3-4:30 p.m. Monday, April 11, 2016
Autonomy and sociality: what we might learn from cars
Self-driving cars are among the most visible instantiations of a broader trend, to make technologies of all kinds autonomous. The aim is to make the technological object self-acting, or able to operate without outside control, vehicles moving down the road without human control. In my research I explore the relationship between the autonomy of the object and the autonomy of the people for whom it is designed. Human-computer (and machine) interaction typically focuses on the direct relationship between user and the computer / machine. Collaborative and social computing widen this to include collectives of people interacting with a computer application or system. As an anthropologist I am interested in the impact of autonomous and semi-autonomous systems on the social and relational dimensions of society more broadly.
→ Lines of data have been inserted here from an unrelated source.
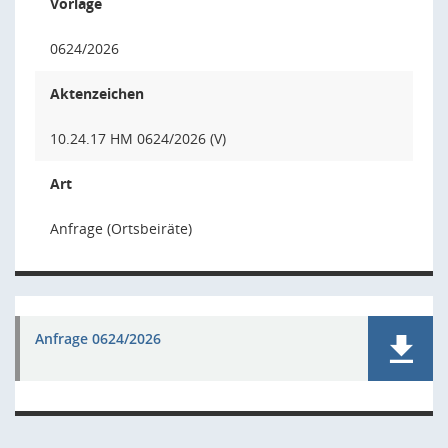
Vorlage
0624/2026
Aktenzeichen
10.24.17 HM 0624/2026 (V)
Art
Anfrage (Ortsbeiräte)
Anfrage 0624/2026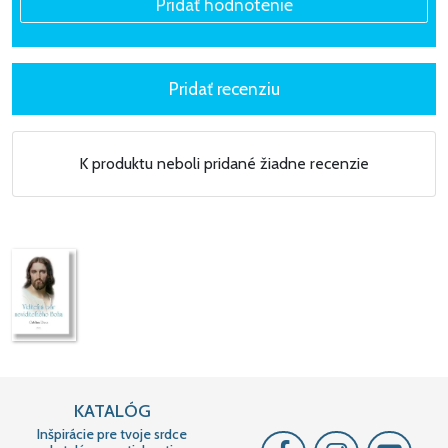
K produktu neboli pridané žiadne recenzie
KATALÓG
Inšpirácie pre tvoje srdce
As an applied researcher developing autonomous vehicles, I am actively aware that what I create will impact not just the human-machine interaction but human-human interactions as autonomous vehicles make their way further onto the roads. Investigations of the culture of the street and road use practices, which I’ll share in this talk, provide great fodder for thinking through autonomy and sociality.
Melissa Cefkin (PhD Anthropology, Rice) leads a social and human centered research team at Nissan Research Center-Silicon Valley. Her group focuses on exploring the potential future of having autonomous vehicles as interactive agents in the world and their potential impact on the future of mobility. She joined Nissan in 2015 from IBM Research where her research focused on work and organization. She also has experience in design and consulting, and was previously a Director of Advance Research and User Experience at Sapient Corporation, and a senior research scientist at the Institute for Research on Learning. Melissa served on the Board of Directors and conference co-organizer for the Ethnographic Praxis in Industry Conference (EPIC). She is the editor of Ethnography and the Corporate Encounter (Berghahn Books 2009) and numerous other publications. A Fulbright award grantee, she enjoys frequent presentations at conferences, and has served a committee for the National Academies of Science and on a number of editorial boards.